▶ Extracted text:
And how many other movies, not big box-office successes when first
released, or perhaps even subsequently rejected by their makers,
or banned on grounds of political incorrectness (think of Disney's
"Song of the South" just as an example), have surprised
all involved by making it to the sanctum of cult status or enduring
critical and public acclaim?

Even
so, given the quantity of troops and ordnance now sitting on the
edges of Iraq, there is no certainty that "The Quiet American"
will be shown in the US any time soon. In bringing out politically
correct arguments for putting this particular movie on hold, Harvey
Weinstein was reverting to the true and time-honoured Hollywood
form, which has generally been to fall rapidly into line in with
the desiderata of the imperial state, by both assisting in the fabrication
of its propaganda, and washing it clean when inconvenient historical
facts make their presence felt.

Here's
how John Pilger, writing in the New Statesman in April 2002,
describes the history of this u2018cleansing' process:

Foreigners
fell neatly into categories of worthy or unworthy: for America
or against America. In Hollywood, history was reduced to screen
“epics” such as Exodus, in which worthy (Jewish) refugees settled
in the Holy Land and unworthy Palestinians, made refugees in their
own land, were invisible. These dispossessed people are now portrayed
in American action movies, along with other Muslims, as terrorists.
Following the Vietnam war, in which around five million Vietnamese
were killed during the American invasion, and their land was destroyed
and poisoned by American weapons of mass destruction, Hollywood
came to the rescue with a string of Rambo-and-angst films that
invited the audience to pity the invader. These films provided
a cultural purgative that helped clear the way for America to
mount other Vietnams – in El Salvador, Guatemala, Nicaragua,
Panama, Somalia and elsewhere. The current “war on terrorism”
is underpinned by the same Hollywood caricatures. Films like Black
Hawk Down, which promotes a mendacious version of America’s killing
spree in Somalia, act as cultural “softeners” before the bombing
starts again for real.

Robert
Fisk makes much the same point in the article I have referred to
above, which is entitled "Be very afraid – Bush Productions
is preparing to go into action: we are being prepared for an epic
supported by Hollywood and a plot of lies."

And,
as Butler Shaffer has written,

all of
this leads me to ask whether the entertainment industry is an
extension of the war system, or whether war is simply an extension
of our need for entertainment? What should be clear to us is that
entertainment is one of the principal means by which our thinking
can be taken over and directed by others once we have chosen to
make our minds passive, which we do when we are asked — whether
by actors or politicians — to suspend our judgment about the reality
of events we are witnessing. When we are content to be amused
(i.e. to have our attention diverted from reality to fantasy),
and to have our emotions exploited by those skilled in triggering
unconscious forces, we set ourselves up to be manipulated by those
producing the show.

▶ Supplied entries:

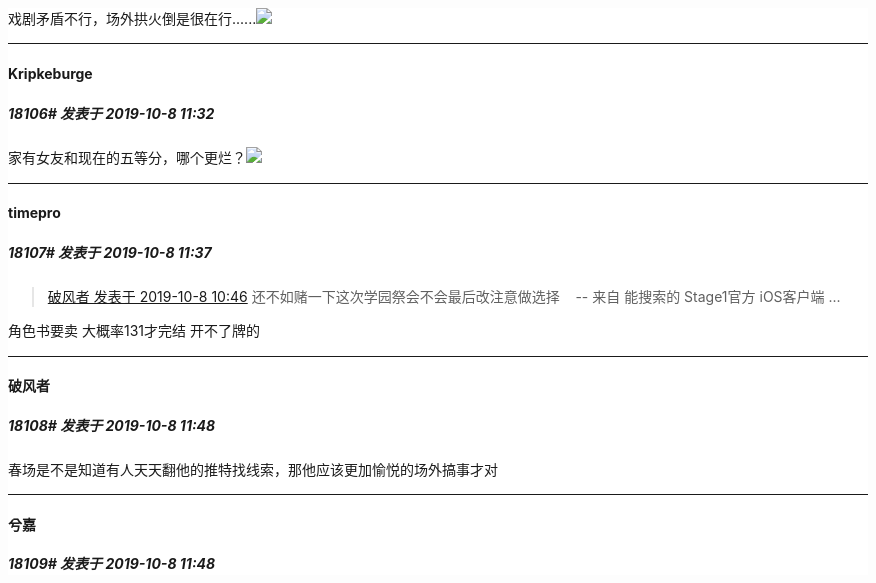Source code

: 

戏剧矛盾不行，场外拱火倒是很在行......<img src="https://static.saraba1st.com/image/smiley/face2017/001.png" referrerpolicy="no-referrer">







-----

####  Kripkeburge  
##### 18106#       发表于 2019-10-8 11:32




家有女友和现在的五等分，哪个更烂？<img src="https://static.saraba1st.com/image/smiley/face2017/067.png" referrerpolicy="no-referrer">







-----

####  timepro  
##### 18107#       发表于 2019-10-8 11:37



<blockquote><a href="httphttps://bbs.saraba1st.com/2b/forum.php?mod=redirect&amp;goto=findpost&amp;pid=45162090&amp;ptid=1831320" target="_blank">破风者 发表于 2019-10-8 10:46</a>
 还不如赌一下这次学园祭会不会最后改注意做选择    -- 来自 能搜索的 Stage1官方 iOS客户端 ...</blockquote>
角色书要卖
大概率131才完结
开不了牌的







-----

####  破风者  
##### 18108#       发表于 2019-10-8 11:48




春场是不是知道有人天天翻他的推特找线索，那他应该更加愉悦的场外搞事才对







-----

####  兮嘉  
##### 18109#       发表于 2019-10-8 11:48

▶ Explore the material:
- A) Please reproduce the passage on Hollywood and war from "is underpinned by" up to and including "again for real.".
- B) According to the passage on Hollywood and war, in which publication and when was John Pilger writing?
- C) Pick up the passage on Hollywood and war after its last sentence and carry it on.
None of the material is needed here.

▶ Answers in order:
- A)
is underpinned by the same Hollywood caricatures. Films like Black
Hawk Down, which promotes a mendacious version of America’s killing
spree in Somalia, act as cultural “softeners” before the bombing
starts again for real.

- B) In the New Statesman, in April 2002.

- C)
~ Butler
Shaffer,
"Politics
and War As Entertainment
,"
May 29, 2002

In
sum, even as we are being entertained, the fact of being entertained,
and indeed of enjoying the film, is no excuse for divesting ourselves
of our critical and discriminatory faculties.

Those
eager to apply censorship and prohibition repeatedly fail to learn
the lessons to be learned in this domain, and to appreciate and
understand the inherent paradoxes of communication. The simplest
of those paradoxes is that censorship and prohibition always have
the opposite effect to that which is intended: it makes the fruit
that much more attractive by making it forbidden (and by so increasing
demand it may also, where saleable commodities are involved, push
the price upwards).

More
subtle paradoxes of communication were cleverly encapsulated by
the late Marshall McLuhan in the early 1970s in his book Understanding
Media
, and the now famous statement that "the medium is
the message." In terms of what the viewer is left with, of
what is actually communicated, the quality of the way the medium
is handled and crafted — in this case film – will in the final
analysis always win out over any bluntly presented "message."
Leni Riefenstahl's classic film, The
Triumph of the Will
, which is a record of the 1934 National
Socialist party rally at Nuremberg, still banned in Germany to this
day and vilified by all sorts of worthy people because of its content,
is recognized as a masterpiece of cinematography. It does indeed
convey the terrifying nature of state-backed propaganda and its
powerful effect on mass consciousness, but unless you wish to believe
that human beings are incapable of any critical thought whatsoever,
it is naïve in the extreme to think that the viewer of this
film will react to it by engaging in spontaneous violence or other
extreme forms of behaviour, rather than reflecting soberly on the
nature of that violence as a result of his or her experience
of the film as film — as something not real, but an artefact.

Once
again Robert Fisk hits the nail on the head when he writes: "the
important thing, as my dad used to tell me, is to remember that
the cinema [does] not really imitate reality." Substance is
not everything, indeed it is possibly not even the half of it. A
message is often more effective for being presented in a more subtle
way. If it is shouted to the rooftops over and over again or if,
like the planes hitting the towers on September 11, it is a visual
message, shown over and over again, it eventually loses its effect
from repetition, and people simply turn off.

Children,
themselves so often portrayed by the movies as the true repositories
of premonitory wisdom and instinctive knowledge, as lately in the
film Signs by M.
Night Shyamalan, learn these lessons from an early age, and develop
powers of critical discrimination which enable them to distinguish
what "is" from what "is not." Cartoons are among
the most violent shows on earth, yet the kids know the violence
is not real. The clear and present danger today is rather that grown
men, who should know better, have taken possession of the plot,
or are trying to write it themselves.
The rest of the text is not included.